PROBLEM REQUIREMENTS — Reproduce the aquaculture news text word for word, between "Dongwon’s land-based project" and "by small-scale producers.", inclusive.

STUDY TEXT —
┌────────

It also stresses the need to tackle key sustainability barriers and that future demand for seafood can only be met sustainably with a wave of technological innovation in marine aquaculture.

Wednesday, June 09, 11:40 am CET

Dongwon sees great opportunities for farmed salmon

Wednesday, June 09, 11:36 am CET

Salmon ‘not the end of the road’ for Dongwon; plans Norway pelagic expansion too

After recently entering aquaculture for the first time – through its joint venture with land-based salmon farmer Salmon Evolution — South Korea’s largest seafood company, Dongwon Industries, is eyeing further expansion and collaboration in Norway.

Myoung Woo Lee, CEO of the company, said the realization that — as a vertically integrated global company — Dongwon was not involved in aquaculture was an “eye opener for me.”

“It didn’t take long to see aquaculture will be a new growth engine for Dongwon in the years to come,” he said.

South Korea’s Atlantic salmon market has grown from 26,000 metric tons in 2016, to 40,000 metric tons in 2020. Dongwon’s share of this has grown from 13.7 percent to 21.6 percent over the same period. The market is expected to hit 100,000 metric tons by 2050.

“So, there is bright future for salmon,” said Lee.

Dongwon’s land-based project with Salmon Evolution expects to produce 10,000 metric tons by 2025 and 20,000 metric tons by 2030.

“But salmon is not the end of the road,” said Lee . “We wish to expand into other Norwegian pelagic species as well and will move to connect with Norwegian companies,” he said.

Wednesday, June 09, 10:55 am CET

Untapped potential

The seafood industry needs to work closer with small-scale producers in some of the poorer parts of the world if it wants to transform food production system, said Samuel Thevasagayam, Deputy Director, Global Development at the Bill & Melinda Gates Foundation.

Aquaculture accounts for 52 percent of fish production for human consumption and 70 percent of that volume is produced by small-scale producers.

“Industry and small-scale producers can come together to innovate and transform the food production system,” said Thevasagayam.

With growing demand in Africa and South Asia there is an opportunity for the industry to come together to solve the main issues hindering growth and find shared value.

└────────

DATASET RECORDS —
┌────────

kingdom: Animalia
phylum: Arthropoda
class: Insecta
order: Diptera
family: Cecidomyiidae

└────────
┌────────

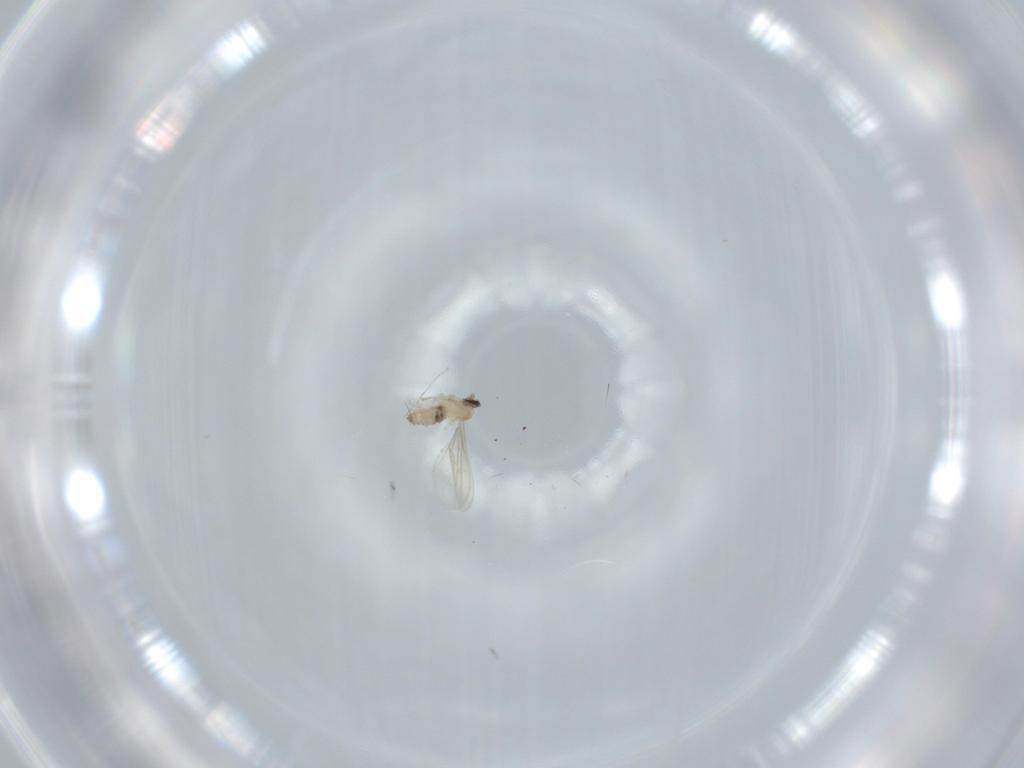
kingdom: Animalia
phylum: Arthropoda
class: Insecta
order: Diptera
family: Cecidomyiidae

└────────
┌────────

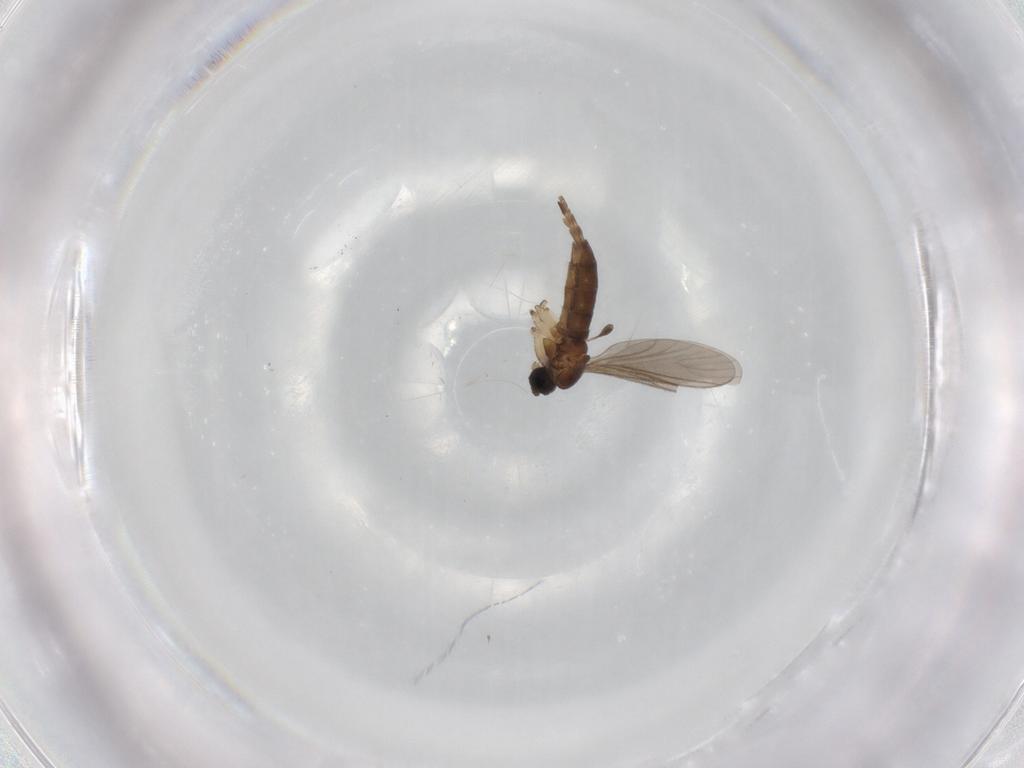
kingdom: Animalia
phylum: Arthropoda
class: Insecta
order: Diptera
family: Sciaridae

└────────

OUTPUT FOR THIS TASK —
Dongwon’s land-based project with Salmon Evolution expects to produce 10,000 metric tons by 2025 and 20,000 metric tons by 2030.

“But salmon is not the end of the road,” said Lee . “We wish to expand into other Norwegian pelagic species as well and will move to connect with Norwegian companies,” he said.

Wednesday, June 09, 10:55 am CET

Untapped potential

The seafood industry needs to work closer with small-scale producers in some of the poorer parts of the world if it wants to transform food production system, said Samuel Thevasagayam, Deputy Director, Global Development at the Bill & Melinda Gates Foundation.

Aquaculture accounts for 52 percent of fish production for human consumption and 70 percent of that volume is produced by small-scale producers.